My DD is 21, she's a lovely, sociable, smart girl. She studied sports science and is now doing her MSc in Sports and Exercise Medicine. She entered into a new relationship in January, the man is 28 which to me feels like a notable age gap at 20/21, but I appreciate others may feel differently. He is from the Middle East and has made it clear he plans to move home. He proposed to DD at the start of the month, which felt quite fast since they'd been together for maybe 10/11 months at the time, but we congratulated her, she seems happy and airing our opinion is only likely to cause upset.
Tonight DD came over for dinner, without her partner. She told us she is planning to get married in the summer and then move to his home country with him in the autumn after she graduates.
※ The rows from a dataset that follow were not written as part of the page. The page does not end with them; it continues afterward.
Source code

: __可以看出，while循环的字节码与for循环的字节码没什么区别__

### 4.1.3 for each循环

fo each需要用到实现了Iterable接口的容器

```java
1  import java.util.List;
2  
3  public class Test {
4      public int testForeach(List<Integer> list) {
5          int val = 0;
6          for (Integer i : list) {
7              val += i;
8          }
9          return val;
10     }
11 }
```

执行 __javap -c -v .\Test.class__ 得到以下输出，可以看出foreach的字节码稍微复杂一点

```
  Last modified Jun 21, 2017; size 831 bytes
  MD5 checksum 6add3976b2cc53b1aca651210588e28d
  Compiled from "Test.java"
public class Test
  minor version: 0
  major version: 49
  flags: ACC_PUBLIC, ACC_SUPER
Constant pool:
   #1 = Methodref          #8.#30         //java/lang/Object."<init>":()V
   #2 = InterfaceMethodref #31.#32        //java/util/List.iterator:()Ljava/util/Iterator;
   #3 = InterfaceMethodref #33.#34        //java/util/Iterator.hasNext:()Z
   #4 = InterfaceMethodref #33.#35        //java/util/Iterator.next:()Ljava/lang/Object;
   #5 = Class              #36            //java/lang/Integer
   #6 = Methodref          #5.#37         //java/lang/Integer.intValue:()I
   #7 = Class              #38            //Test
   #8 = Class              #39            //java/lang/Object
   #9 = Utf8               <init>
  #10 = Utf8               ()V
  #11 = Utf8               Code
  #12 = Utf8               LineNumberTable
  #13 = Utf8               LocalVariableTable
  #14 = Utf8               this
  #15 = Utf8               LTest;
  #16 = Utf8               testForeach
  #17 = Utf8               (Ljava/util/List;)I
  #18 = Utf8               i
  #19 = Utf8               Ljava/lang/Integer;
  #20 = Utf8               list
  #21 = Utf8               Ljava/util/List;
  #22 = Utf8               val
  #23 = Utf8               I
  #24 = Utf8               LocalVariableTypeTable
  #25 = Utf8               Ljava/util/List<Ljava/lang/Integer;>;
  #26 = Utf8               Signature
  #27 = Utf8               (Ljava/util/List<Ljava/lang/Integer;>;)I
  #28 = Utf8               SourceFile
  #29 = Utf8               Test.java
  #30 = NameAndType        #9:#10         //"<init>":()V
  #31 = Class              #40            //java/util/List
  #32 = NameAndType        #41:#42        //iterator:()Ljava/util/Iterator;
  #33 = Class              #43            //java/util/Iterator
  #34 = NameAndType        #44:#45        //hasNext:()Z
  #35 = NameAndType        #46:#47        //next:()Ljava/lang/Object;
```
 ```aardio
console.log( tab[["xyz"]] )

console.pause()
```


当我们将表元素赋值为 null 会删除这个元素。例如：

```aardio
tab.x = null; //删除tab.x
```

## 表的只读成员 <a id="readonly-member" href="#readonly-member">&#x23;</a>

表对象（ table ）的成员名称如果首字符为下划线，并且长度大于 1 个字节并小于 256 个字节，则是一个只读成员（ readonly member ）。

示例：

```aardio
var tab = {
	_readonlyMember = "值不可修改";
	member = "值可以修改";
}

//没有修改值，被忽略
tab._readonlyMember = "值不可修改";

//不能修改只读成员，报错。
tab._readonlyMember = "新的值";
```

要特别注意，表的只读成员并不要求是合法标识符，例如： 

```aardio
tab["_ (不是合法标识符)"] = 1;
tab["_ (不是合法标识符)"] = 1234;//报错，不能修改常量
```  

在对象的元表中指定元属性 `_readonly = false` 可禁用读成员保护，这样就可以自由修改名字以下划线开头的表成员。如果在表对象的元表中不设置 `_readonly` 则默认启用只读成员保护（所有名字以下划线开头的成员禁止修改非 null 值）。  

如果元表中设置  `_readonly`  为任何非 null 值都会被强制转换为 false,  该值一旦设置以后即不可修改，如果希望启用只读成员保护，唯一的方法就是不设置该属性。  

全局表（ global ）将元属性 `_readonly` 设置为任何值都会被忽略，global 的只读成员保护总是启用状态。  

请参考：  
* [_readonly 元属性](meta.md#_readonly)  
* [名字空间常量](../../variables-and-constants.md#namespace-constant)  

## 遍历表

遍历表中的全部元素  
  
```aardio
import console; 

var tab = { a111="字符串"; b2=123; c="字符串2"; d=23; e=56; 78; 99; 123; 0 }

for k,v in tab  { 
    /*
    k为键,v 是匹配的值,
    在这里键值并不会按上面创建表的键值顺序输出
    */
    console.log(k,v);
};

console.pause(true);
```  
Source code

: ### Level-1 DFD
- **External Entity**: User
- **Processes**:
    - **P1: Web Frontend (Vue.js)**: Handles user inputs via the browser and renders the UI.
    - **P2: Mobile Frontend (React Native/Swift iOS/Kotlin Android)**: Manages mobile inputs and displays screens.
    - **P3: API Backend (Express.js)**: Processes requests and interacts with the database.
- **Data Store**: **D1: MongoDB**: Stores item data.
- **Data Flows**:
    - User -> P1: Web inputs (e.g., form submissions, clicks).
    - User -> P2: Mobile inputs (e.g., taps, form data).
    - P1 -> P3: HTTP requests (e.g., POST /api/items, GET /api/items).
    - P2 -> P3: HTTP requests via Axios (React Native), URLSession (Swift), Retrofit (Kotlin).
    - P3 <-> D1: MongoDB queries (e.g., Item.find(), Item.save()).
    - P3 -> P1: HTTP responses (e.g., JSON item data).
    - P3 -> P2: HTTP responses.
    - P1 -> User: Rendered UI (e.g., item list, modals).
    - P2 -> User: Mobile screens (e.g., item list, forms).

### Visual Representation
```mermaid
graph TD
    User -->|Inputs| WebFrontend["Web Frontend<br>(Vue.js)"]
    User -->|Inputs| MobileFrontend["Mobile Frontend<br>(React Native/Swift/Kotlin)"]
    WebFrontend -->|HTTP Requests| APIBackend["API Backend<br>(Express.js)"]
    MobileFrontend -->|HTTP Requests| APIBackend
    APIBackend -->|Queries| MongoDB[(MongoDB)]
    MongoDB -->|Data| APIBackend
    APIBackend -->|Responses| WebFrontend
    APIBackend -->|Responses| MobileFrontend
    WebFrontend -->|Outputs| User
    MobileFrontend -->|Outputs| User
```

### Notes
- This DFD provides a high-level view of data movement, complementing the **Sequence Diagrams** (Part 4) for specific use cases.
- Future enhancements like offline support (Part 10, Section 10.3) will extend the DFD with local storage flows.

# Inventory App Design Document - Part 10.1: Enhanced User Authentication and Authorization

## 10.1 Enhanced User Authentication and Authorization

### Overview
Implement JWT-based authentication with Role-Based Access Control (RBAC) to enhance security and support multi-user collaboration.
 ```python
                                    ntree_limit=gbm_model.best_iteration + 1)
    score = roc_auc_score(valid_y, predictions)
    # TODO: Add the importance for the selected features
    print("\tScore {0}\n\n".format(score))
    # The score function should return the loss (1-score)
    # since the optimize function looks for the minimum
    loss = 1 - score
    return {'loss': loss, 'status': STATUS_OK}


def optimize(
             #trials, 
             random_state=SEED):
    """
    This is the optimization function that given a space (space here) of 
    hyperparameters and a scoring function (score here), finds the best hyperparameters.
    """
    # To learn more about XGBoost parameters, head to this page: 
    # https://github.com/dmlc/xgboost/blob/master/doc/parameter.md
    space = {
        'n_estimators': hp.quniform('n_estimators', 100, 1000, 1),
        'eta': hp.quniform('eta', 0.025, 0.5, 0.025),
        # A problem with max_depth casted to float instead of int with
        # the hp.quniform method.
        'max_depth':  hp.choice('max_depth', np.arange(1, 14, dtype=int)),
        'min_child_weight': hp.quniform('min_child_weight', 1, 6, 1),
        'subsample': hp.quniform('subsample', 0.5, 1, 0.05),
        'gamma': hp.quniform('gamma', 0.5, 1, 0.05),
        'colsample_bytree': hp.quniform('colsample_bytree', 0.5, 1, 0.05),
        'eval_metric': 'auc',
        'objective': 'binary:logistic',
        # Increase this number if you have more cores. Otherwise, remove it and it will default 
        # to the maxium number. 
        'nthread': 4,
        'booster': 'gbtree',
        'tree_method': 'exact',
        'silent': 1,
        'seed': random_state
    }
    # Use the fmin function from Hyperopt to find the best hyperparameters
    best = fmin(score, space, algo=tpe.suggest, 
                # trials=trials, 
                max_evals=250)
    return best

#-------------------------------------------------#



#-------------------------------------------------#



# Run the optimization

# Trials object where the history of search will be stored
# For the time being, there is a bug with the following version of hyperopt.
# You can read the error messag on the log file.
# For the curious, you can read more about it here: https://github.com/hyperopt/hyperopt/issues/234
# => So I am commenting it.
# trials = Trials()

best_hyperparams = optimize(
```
I asked if she has a plan for once she is there career wise and she said maybe some sports coaching but he can afford to support them both. This felt like a red flag to me as I don't want her to be fully reliant on anyone else to just survive. She was also honest and said having children is high on her priority list and she "doesn't want to wait until she's older and too tired to be an active mum". I felt a bit gobsmacked tbh, but just said she should spend some time thinking about if this all what she really wants or if she is doing it because it is what he wants/feels pressured.
Since she left I haven't been able to stop crying, my partner thinks we need to have a harsher word with her, note the risks more plainly, such as difficult getting a divorce, likely not possible to have children there, break up and move back here with them (due to The Hague Convention) etc.
I know she is an adult and entitled to make her own choices, but 21 still feels very young!
AIBU to be so concerned? What do I do?